# EXTRACTED TEXT
:::

Sales and advertising

Registration of dog and cat traders is a legal requirement in almost all EU Member States, though the criteria for registration differ, and only around half of Member States require inspections prior to registration.

While most Member States have put a minimum age at which a puppy or kitten can be sold in legislation, usually 7 or 8 weeks for puppies and 12 weeks for kittens, this is not true for all. 

Just over a third of Member States prohibit sales of dogs and cats in pet shops, while a majority prohibit sales at markets or on the street. Most, but not all, require buyers of dogs and cats to be above a certain age (typically 16 or 18 years old).


Surgical mutilations, such as tail docking, ear cropping, devocalisation, and declawing, are illegal in all EU Member States for both dogs and cats. However, in a third of Member States, there are some exceptions, such as tail docking or declawing of certain dogs bred for hunting.

Only around a quarter of Member States have introduced regulation of online advertising of dogs and cats for sale, and the measures adopted vary significantly. Some require that all online adverts include the dog or cat’s microchip number, and others have prohibited online advertising by anyone other than the breeder, or by the breeder OR registered trader.

What are the issues?

:::

# TASK DIRECTIONS
Pick up the piece on EU rules for selling and advertising dogs and cats after its final heading, "What are the issues?", and write the section that follows.

# DATASET CONTENT
:::

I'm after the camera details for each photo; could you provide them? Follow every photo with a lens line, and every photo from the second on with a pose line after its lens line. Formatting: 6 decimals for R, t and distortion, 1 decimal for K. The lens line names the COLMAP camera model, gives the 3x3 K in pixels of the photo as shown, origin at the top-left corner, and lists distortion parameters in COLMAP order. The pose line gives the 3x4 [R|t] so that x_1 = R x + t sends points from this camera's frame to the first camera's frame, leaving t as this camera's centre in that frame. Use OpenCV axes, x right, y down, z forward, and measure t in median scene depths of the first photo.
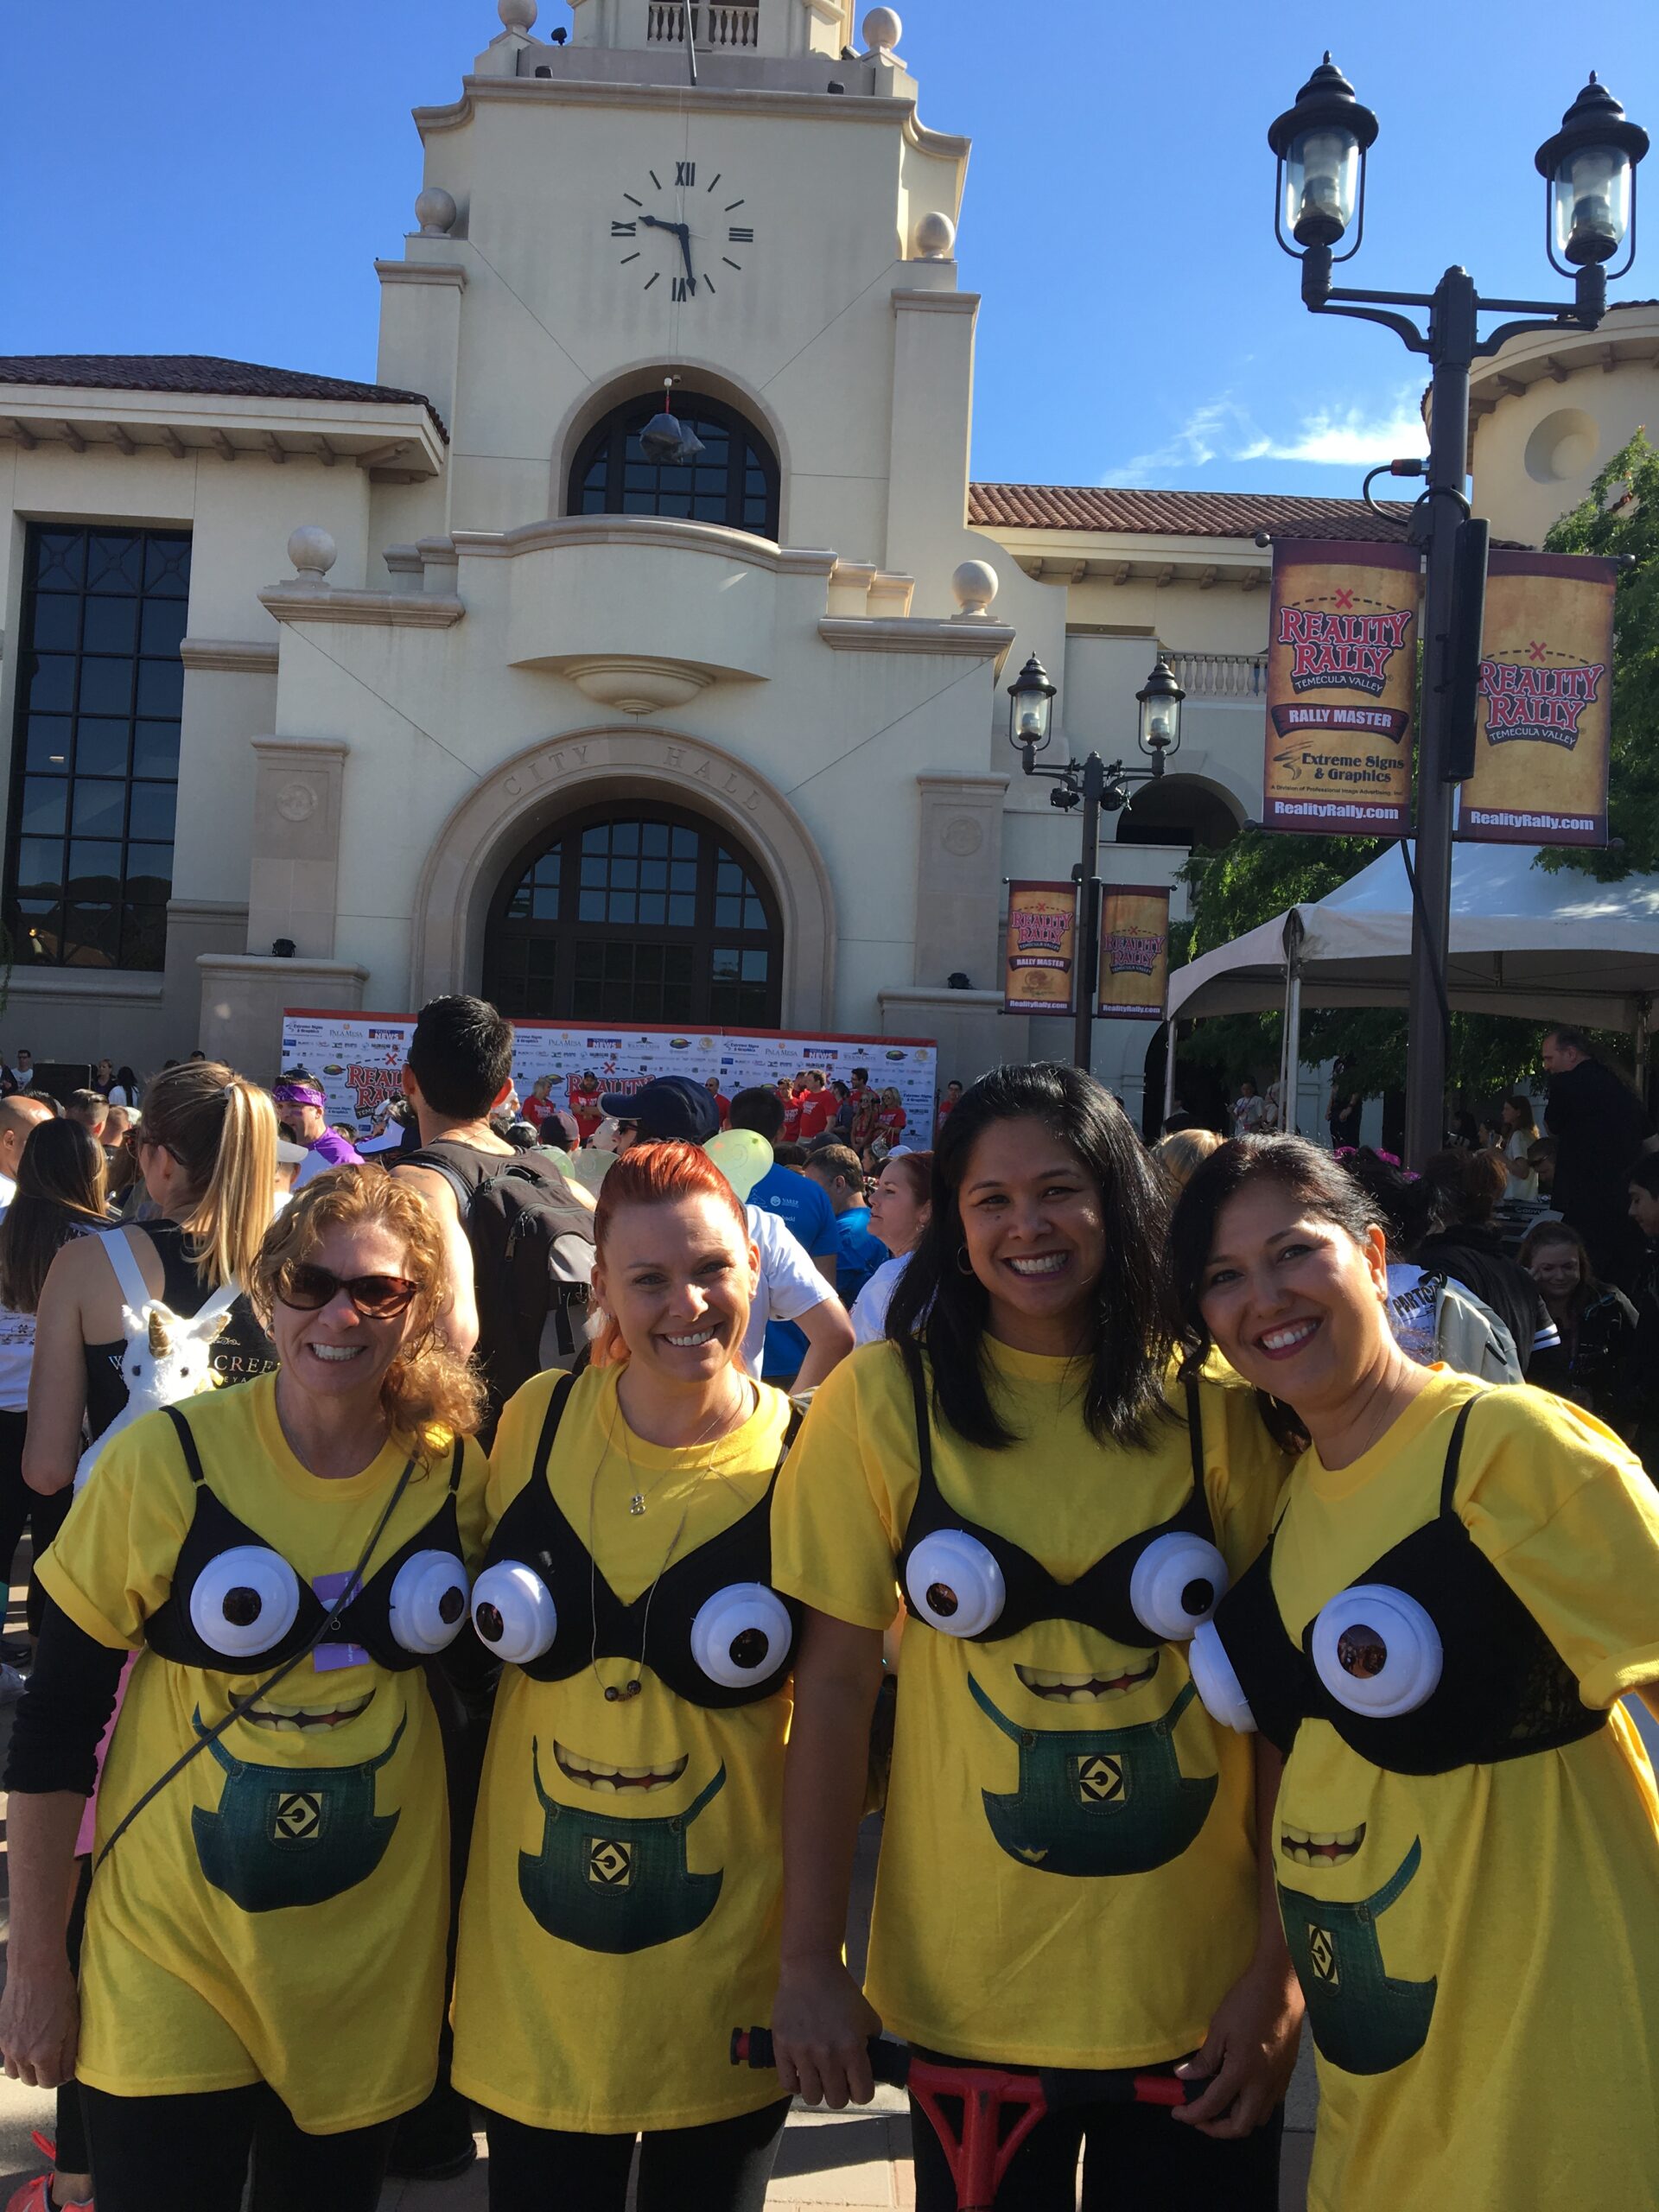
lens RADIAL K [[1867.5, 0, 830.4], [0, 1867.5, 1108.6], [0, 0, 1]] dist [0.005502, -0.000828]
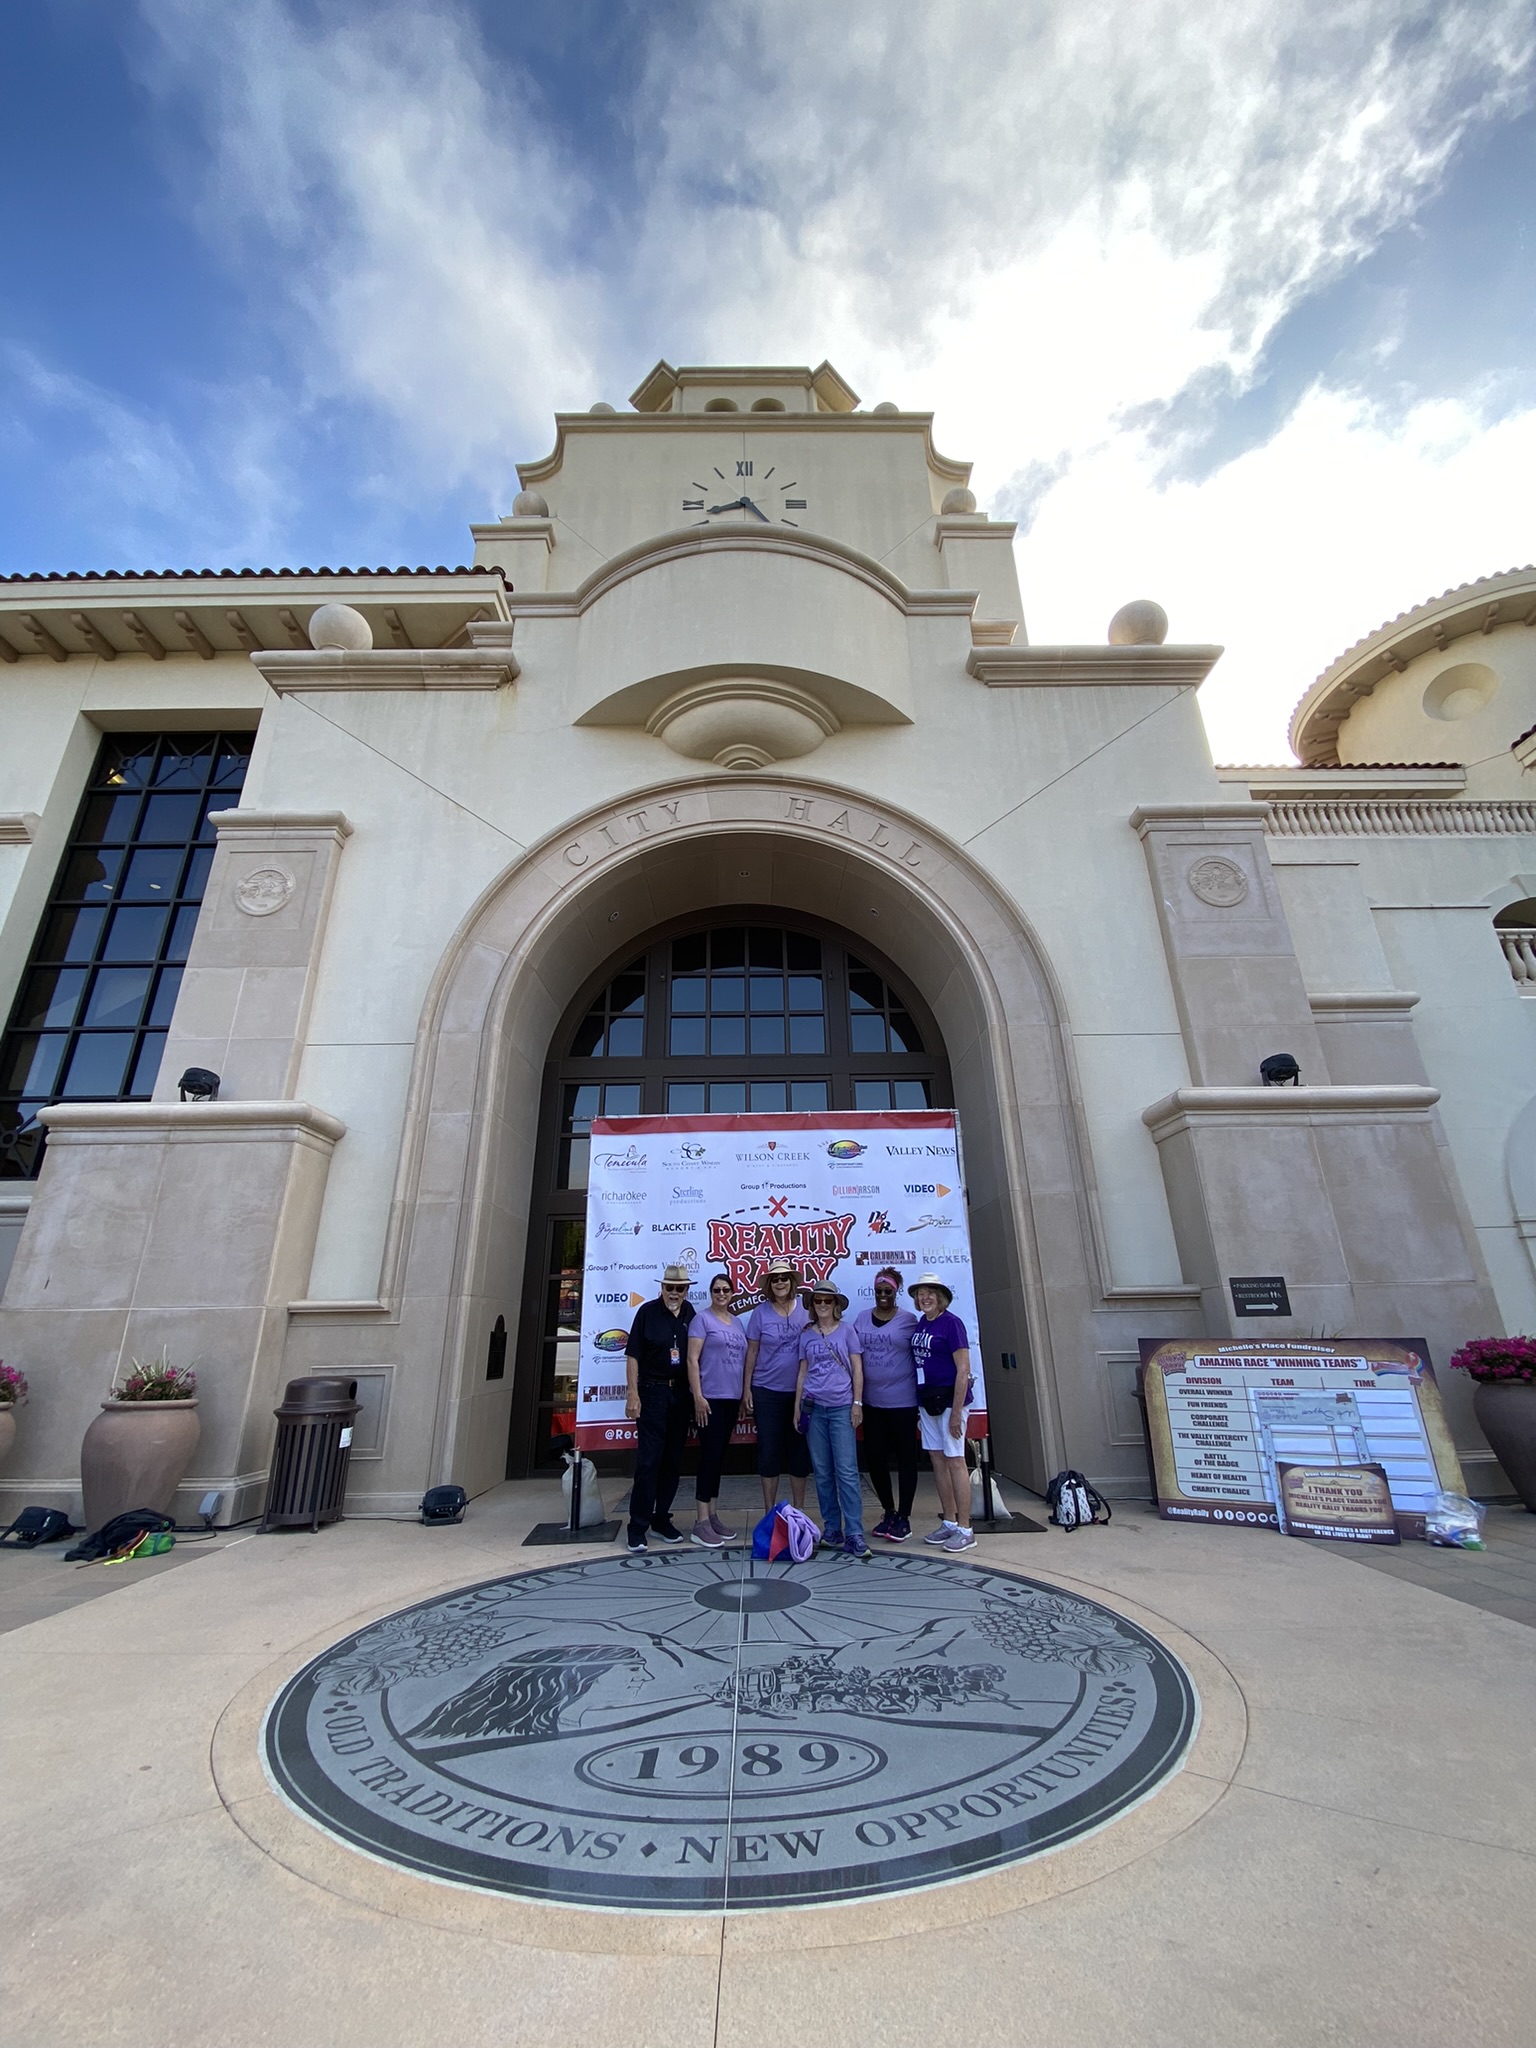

:::

# TASK RESULT
Without harmonised requirements for registration and licensing of traders, who act as intermediaries in the trade of dogs and cats, it is difficult to know whether the animals’ health and welfare are protected after leaving the breeding establishment and before being sold to consumers. Furthermore, registration and licensing of traders is important for traceability of the animals and the breeder (and even the country) they came from.

In the absence of EU-wide rules for the minimum age at which a dog or cat can be sold, i.e. the age at which it can be separated from its mother, it may be easier for unscrupulous traders to purchase a very young animal and illegally move it to another Member State to sell. 

Our recommendations

Online advertising of dogs and cats for sale is unregulated in most countries. Even where national legislation requires the microchip number in the online advert, without an appropriate microchip number verification system this does not guarantee traceability. As a result, consumers are often grossly unprotected when buying a pet via an online advert, and the animals’ health and welfare are left at risk.